Given instruction -> Rewrite these lines as a numbered list, omitting any blank lines.

(Stored items from a collection)
== == ==

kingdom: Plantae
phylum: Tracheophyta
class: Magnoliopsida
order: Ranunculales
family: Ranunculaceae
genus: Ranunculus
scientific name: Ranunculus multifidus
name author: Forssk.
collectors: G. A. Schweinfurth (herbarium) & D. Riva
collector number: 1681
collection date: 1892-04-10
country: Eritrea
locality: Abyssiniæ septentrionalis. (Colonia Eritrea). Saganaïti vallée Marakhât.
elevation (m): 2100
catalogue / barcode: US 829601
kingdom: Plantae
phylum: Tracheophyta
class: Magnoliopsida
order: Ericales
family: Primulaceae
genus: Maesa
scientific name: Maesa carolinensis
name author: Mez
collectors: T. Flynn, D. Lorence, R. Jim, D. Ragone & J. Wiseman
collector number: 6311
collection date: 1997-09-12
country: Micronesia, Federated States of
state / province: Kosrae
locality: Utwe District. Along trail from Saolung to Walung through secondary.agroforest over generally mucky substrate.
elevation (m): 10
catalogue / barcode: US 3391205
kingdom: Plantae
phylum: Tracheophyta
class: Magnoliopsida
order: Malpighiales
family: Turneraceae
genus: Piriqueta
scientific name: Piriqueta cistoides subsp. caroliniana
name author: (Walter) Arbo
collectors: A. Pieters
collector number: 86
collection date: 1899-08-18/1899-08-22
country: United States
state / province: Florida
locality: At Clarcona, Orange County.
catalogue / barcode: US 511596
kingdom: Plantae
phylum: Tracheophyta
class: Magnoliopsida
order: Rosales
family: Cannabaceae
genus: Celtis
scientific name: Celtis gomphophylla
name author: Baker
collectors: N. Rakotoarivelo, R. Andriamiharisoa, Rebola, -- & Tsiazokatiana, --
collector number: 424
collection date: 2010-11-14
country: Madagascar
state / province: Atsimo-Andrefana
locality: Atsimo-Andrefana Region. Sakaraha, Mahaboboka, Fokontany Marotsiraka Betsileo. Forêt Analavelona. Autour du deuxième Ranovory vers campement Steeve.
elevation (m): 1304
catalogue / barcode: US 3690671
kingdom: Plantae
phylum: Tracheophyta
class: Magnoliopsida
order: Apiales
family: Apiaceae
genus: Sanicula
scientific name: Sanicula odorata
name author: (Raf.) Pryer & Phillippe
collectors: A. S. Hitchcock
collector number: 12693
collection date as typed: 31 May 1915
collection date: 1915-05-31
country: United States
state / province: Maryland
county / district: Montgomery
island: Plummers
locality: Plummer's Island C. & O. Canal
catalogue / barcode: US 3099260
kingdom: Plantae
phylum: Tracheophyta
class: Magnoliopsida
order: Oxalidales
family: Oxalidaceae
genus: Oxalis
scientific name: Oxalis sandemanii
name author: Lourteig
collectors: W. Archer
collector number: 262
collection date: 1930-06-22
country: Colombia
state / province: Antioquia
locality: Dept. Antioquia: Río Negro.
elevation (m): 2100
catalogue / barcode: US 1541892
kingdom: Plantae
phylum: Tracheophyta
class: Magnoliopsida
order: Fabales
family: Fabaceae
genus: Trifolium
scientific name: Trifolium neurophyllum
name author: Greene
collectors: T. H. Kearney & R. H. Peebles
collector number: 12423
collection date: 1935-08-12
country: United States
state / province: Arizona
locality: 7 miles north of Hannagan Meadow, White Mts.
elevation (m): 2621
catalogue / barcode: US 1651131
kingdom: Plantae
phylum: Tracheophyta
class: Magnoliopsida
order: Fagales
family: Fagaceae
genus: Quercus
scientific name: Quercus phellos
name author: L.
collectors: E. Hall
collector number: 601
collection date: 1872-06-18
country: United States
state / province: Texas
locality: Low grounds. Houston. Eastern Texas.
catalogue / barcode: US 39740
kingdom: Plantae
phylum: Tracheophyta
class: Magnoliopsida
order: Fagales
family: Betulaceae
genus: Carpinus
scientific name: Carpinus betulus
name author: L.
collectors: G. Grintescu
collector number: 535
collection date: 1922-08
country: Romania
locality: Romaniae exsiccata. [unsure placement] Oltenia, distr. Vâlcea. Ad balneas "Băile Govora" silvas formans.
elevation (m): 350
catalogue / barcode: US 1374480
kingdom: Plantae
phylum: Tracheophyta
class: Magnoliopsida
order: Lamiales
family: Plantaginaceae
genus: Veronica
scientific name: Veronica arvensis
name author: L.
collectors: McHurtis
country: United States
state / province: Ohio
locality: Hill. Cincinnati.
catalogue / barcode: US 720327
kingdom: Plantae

== == ==

Task output ->
1. kingdom: Plantae
2. phylum: Tracheophyta
3. class: Magnoliopsida
4. order: Ranunculales
5. family: Ranunculaceae
6. genus: Ranunculus
7. scientific name: Ranunculus multifidus
8. name author: Forssk.
9. collectors: G. A. Schweinfurth (herbarium) & D. Riva
10. collector number: 1681
11. collection date: 1892-04-10
12. country: Eritrea
13. locality: Abyssiniæ septentrionalis. (Colonia Eritrea). Saganaïti vallée Marakhât.
14. elevation (m): 2100
15. catalogue / barcode: US 829601
16. kingdom: Plantae
17. phylum: Tracheophyta
18. class: Magnoliopsida
19. order: Ericales
20. family: Primulaceae
21. genus: Maesa
22. scientific name: Maesa carolinensis
23. name author: Mez
24. collectors: T. Flynn, D. Lorence, R. Jim, D. Ragone & J. Wiseman
25. collector number: 6311
26. collection date: 1997-09-12
27. country: Micronesia, Federated States of
28. state / province: Kosrae
29. locality: Utwe District. Along trail from Saolung to Walung through secondary.agroforest over generally mucky substrate.
30. elevation (m): 10
31. catalogue / barcode: US 3391205
32. kingdom: Plantae
33. phylum: Tracheophyta
34. class: Magnoliopsida
35. order: Malpighiales
36. family: Turneraceae
37. genus: Piriqueta
38. scientific name: Piriqueta cistoides subsp. caroliniana
39. name author: (Walter) Arbo
40. collectors: A. Pieters
41. collector number: 86
42. collection date: 1899-08-18/1899-08-22
43. country: United States
44. state / province: Florida
45. locality: At Clarcona, Orange County.
46. catalogue / barcode: US 511596
47. kingdom: Plantae
48. phylum: Tracheophyta
49. class: Magnoliopsida
50. order: Rosales
51. family: Cannabaceae
52. genus: Celtis
53. scientific name: Celtis gomphophylla
54. name author: Baker
55. collectors: N. Rakotoarivelo, R. Andriamiharisoa, Rebola, -- & Tsiazokatiana, --
56. collector number: 424
57. collection date: 2010-11-14
58. country: Madagascar
59. state / province: Atsimo-Andrefana
60. locality: Atsimo-Andrefana Region. Sakaraha, Mahaboboka, Fokontany Marotsiraka Betsileo. Forêt Analavelona. Autour du deuxième Ranovory vers campement Steeve.
61. elevation (m): 1304
62. catalogue / barcode: US 3690671
63. kingdom: Plantae
64. phylum: Tracheophyta
65. class: Magnoliopsida
66. order: Apiales
67. family: Apiaceae
68. genus: Sanicula
69. scientific name: Sanicula odorata
70. name author: (Raf.) Pryer & Phillippe
71. collectors: A. S. Hitchcock
72. collector number: 12693
73. collection date as typed: 31 May 1915
74. collection date: 1915-05-31
75. country: United States
76. state / province: Maryland
77. county / district: Montgomery
78. island: Plummers
79. locality: Plummer's Island C. & O. Canal
80. catalogue / barcode: US 3099260
81. kingdom: Plantae
82. phylum: Tracheophyta
83. class: Magnoliopsida
84. order: Oxalidales
85. family: Oxalidaceae
86. genus: Oxalis
87. scientific name: Oxalis sandemanii
88. name author: Lourteig
89. collectors: W. Archer
90. collector number: 262
91. collection date: 1930-06-22
92. country: Colombia
93. state / province: Antioquia
94. locality: Dept. Antioquia: Río Negro.
95. elevation (m): 2100
96. catalogue / barcode: US 1541892
97. kingdom: Plantae
98. phylum: Tracheophyta
99. class: Magnoliopsida
100. order: Fabales
101. family: Fabaceae
102. genus: Trifolium
103. scientific name: Trifolium neurophyllum
104. name author: Greene
105. collectors: T. H. Kearney & R. H. Peebles
106. collector number: 12423
107. collection date: 1935-08-12
108. country: United States
109. state / province: Arizona
110. locality: 7 miles north of Hannagan Meadow, White Mts.
111. elevation (m): 2621
112. catalogue / barcode: US 1651131
113. kingdom: Plantae
114. phylum: Tracheophyta
115. class: Magnoliopsida
116. order: Fagales
117. family: Fagaceae
118. genus: Quercus
119. scientific name: Quercus phellos
120. name author: L.
121. collectors: E. Hall
122. collector number: 601
123. collection date: 1872-06-18
124. country: United States
125. state / province: Texas
126. locality: Low grounds. Houston. Eastern Texas.
127. catalogue / barcode: US 39740
128. kingdom: Plantae
129. phylum: Tracheophyta
130. class: Magnoliopsida
131. order: Fagales
132. family: Betulaceae
133. genus: Carpinus
134. scientific name: Carpinus betulus
135. name author: L.
136. collectors: G. Grintescu
137. collector number: 535
138. collection date: 1922-08
139. country: Romania
140. locality: Romaniae exsiccata. [unsure placement] Oltenia, distr. Vâlcea. Ad balneas "Băile Govora" silvas formans.
141. elevation (m): 350
142. catalogue / barcode: US 1374480
143. kingdom: Plantae
144. phylum: Tracheophyta
145. class: Magnoliopsida
146. order: Lamiales
147. family: Plantaginaceae
148. genus: Veronica
149. scientific name: Veronica arvensis
150. name author: L.
151. collectors: McHurtis
152. country: United States
153. state / province: Ohio
154. locality: Hill. Cincinnati.
155. catalogue / barcode: US 720327
156. kingdom: Plantae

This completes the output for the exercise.